My confidence grew, my ability to concentrate heightened, my sense of timing improved, and my knowledge of harmony expanded.” Over the past 20 years, Johnson has performed on more than 100 albums. Many have been with pianists, including Eliane Elias, Lyle Mays, and Enrico Pieranunzi, although Johnson has also recorded with saxophonists Stan Getz, Joe Lovano, and Michael Brecker, drummers Peter Erskine and Paul Motian, and Jack DeJohnette, vibist Gary Burton, and bandoneon master Dino Saluzzi. And many of his most notable recordings have been with guitarists. “In 1984, when I first had an opportunity to do something on my own,” Johnson explains, “I wanted to do something completely different from my previous association with Bill Evans, so as not to try to recreate the experience I had with that trio. When I was a kid, before I knew I was going to be a musician, I listened to all kinds of music, from the Beatles to Bob Dylan, Beethoven to Ravel, the Allman Brothers to Jimi Hendrix; I had rather eclectic taste. By the time I was seventeen, though, I was heavily into jazz, mainly Bill Evans and Miles Davis.
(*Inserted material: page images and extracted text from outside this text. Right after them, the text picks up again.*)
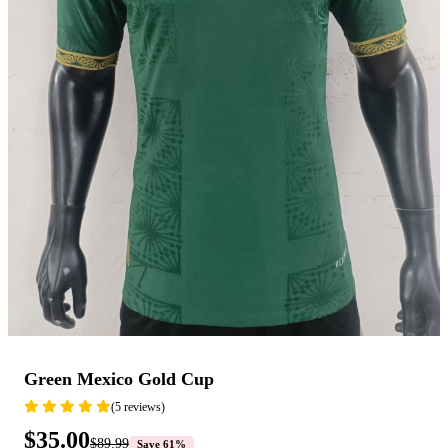
Green Mexico Gold Cup
(5 reviews)
$35.00
$89.99
Save 61%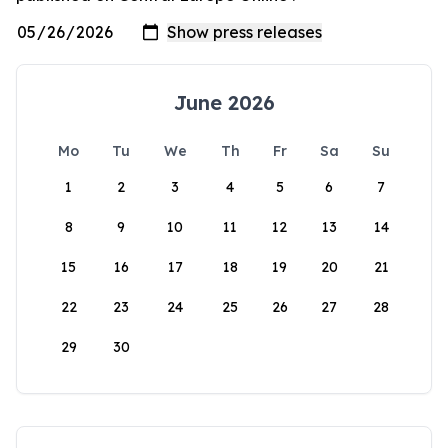
June 2026
Mo
Tu
We
Th
Fr
Sa
Su
1
2
3
4
5
6
7
8
9
10
11
12
13
14
15
16
17
18
19
20
21
22
23
24
25
26
27
28
29
30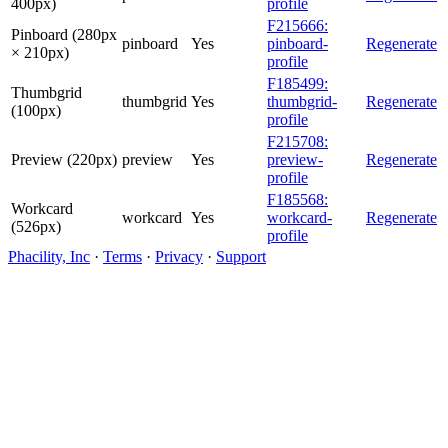
400px)
profile
F215666:
Pinboard (280px
pinboard
Yes
pinboard-
Regenerate
× 210px)
profile
F185499:
Thumbgrid
thumbgrid
Yes
thumbgrid-
Regenerate
(100px)
profile
F215708:
Preview (220px)
preview
Yes
preview-
Regenerate
profile
F185568:
Workcard
workcard
Yes
workcard-
Regenerate
(526px)
profile
Phacility, Inc
·
Terms
·
Privacy
·
Support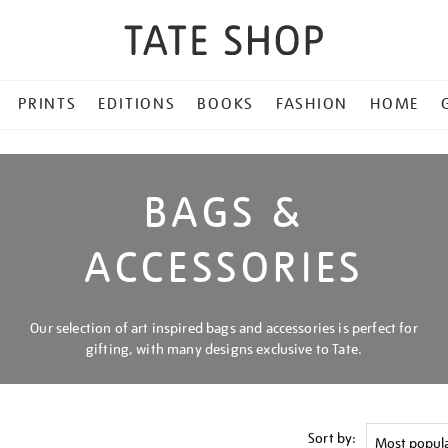
PRINTS
EDITIONS
BOOKS
FASHION
HOME
BAGS &
ACCESSORIES
Our selection of art inspired bags and accessories is perfect for
gifting, with many designs exclusive to Tate.
Sort by: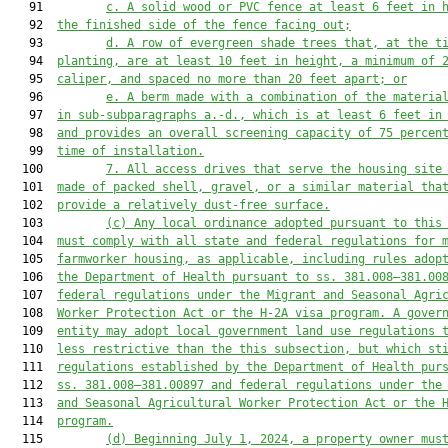
   91         
c. A solid wood or PVC fence at least 6 feet in 
   92  
the finished side of the fence facing out;
   93         
d. A row of evergreen shade trees that, at the t
   94  
planting, are at least 10 feet in height, a minimum of 
   95  
caliper, and spaced no more than 20 feet apart; or
   96         
e. A berm made with a combination of the materia
   97  
in sub-subparagraphs a.-d., which is at least 6 feet in
   98  
and provides an overall screening capacity of 75 percen
   99  
time of installation.
  100         
7. All access drives that serve the housing site
  101  
made of packed shell, gravel, or a similar material tha
  102  
provide a relatively dust-free surface.
  103         
(c) Any local ordinance adopted pursuant to this
  104  
must comply with all state and federal regulations for 
  105  
farmworker housing, as applicable, including rules adop
  106  
the Department of Health pursuant to ss. 381.008–381.00
  107  
federal regulations under the Migrant and Seasonal Agri
  108  
Worker Protection Act or the H-2A visa program
. 
A gover
  109  
entity may adopt local government land use regulations 
  110  
less restrictive than the this subsection, but which st
  111  
regulations established by the Department of Health pur
  112  
ss. 381.008–381.00897 and federal regulations under the
  113  
and Seasonal Agricultural Worker Protection Act or the 
  114  
program.
  115         
(d) Beginning July 1, 2024, a property owner mus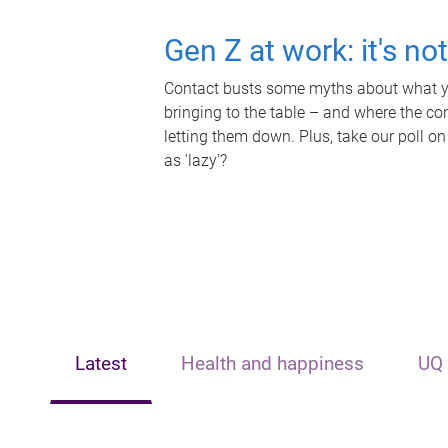
Gen Z at work: it's no
Contact busts some myths about what yo
bringing to the table – and where the c
letting them down. Plus, take our poll on
as 'lazy'?
Latest
Health and happiness
UQ 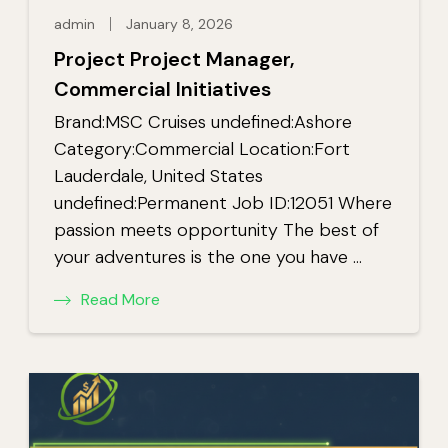
admin
January 8, 2026
Project Project Manager,
Commercial Initiatives
Brand:MSC Cruises undefined:Ashore
Category:Commercial Location:Fort
Lauderdale, United States
undefined:Permanent Job ID:12051 Where
passion meets opportunity The best of
your adventures is the one you have …
Read More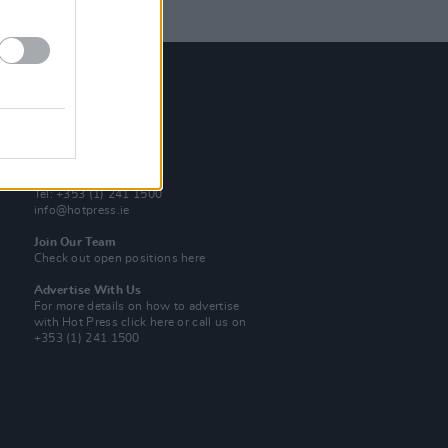
Contact Us
Hot Press,
100 Capel St
Dublin 1.
Rep. Of Ireland
Tel: +353 (1) 241 1500
info@hotpress.ie
Join Our Team
Check out open positions here
Advertise With Us
For more details on how to advertise
with Hot Press
click here
or call us on
+353 (1) 241 1500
Writing for a two guitar format brings together my earliest musical influences, my musical ‘first loves’.” In addition to his long membership in guitarist John Abercrombie’s trio, Johnson formed two guitar-oriented bands that rose to prominence in the late 1980s and early 1990s.
Bass Desires, with guitarists Bill Frisell and John Scofield, recorded two albums for ECM—a self-titled debut in 1986 and Second Sight in 1987; cut two trio albums for JMT—a self-titled disc in 1993 called Right Brain Patrol, initially with Ben Monder on guitar, later in 1995 with Wolfgang Muthspiel on guitar, an album titled Magic Labyrinth, both featuring Arto Tuncboyacian on percussion. Johnson also recorded an album of four duets, Two By Four (Emarcy) in 1991. On The Sound of Summer Running (on Verve records), his sixth recording as a leader, Johnson returned to the two-guitarist alignment inaugurated in Bass Desires. “I wanted to continue that idea,” Johnson explains. “Bill Frisell and I had played together, but neither of us had played with Pat Metheny, so this was a first. Joey Baron was a likely choice as the drummer because of his long association with Frisell and he’s one of my favorite musicians.”
Marc currently divides his concert schedule performing with the Eliane Elias Trio, Charles Lloyd Quartet, Lee Konitz Trio, and Paul Motian Trio.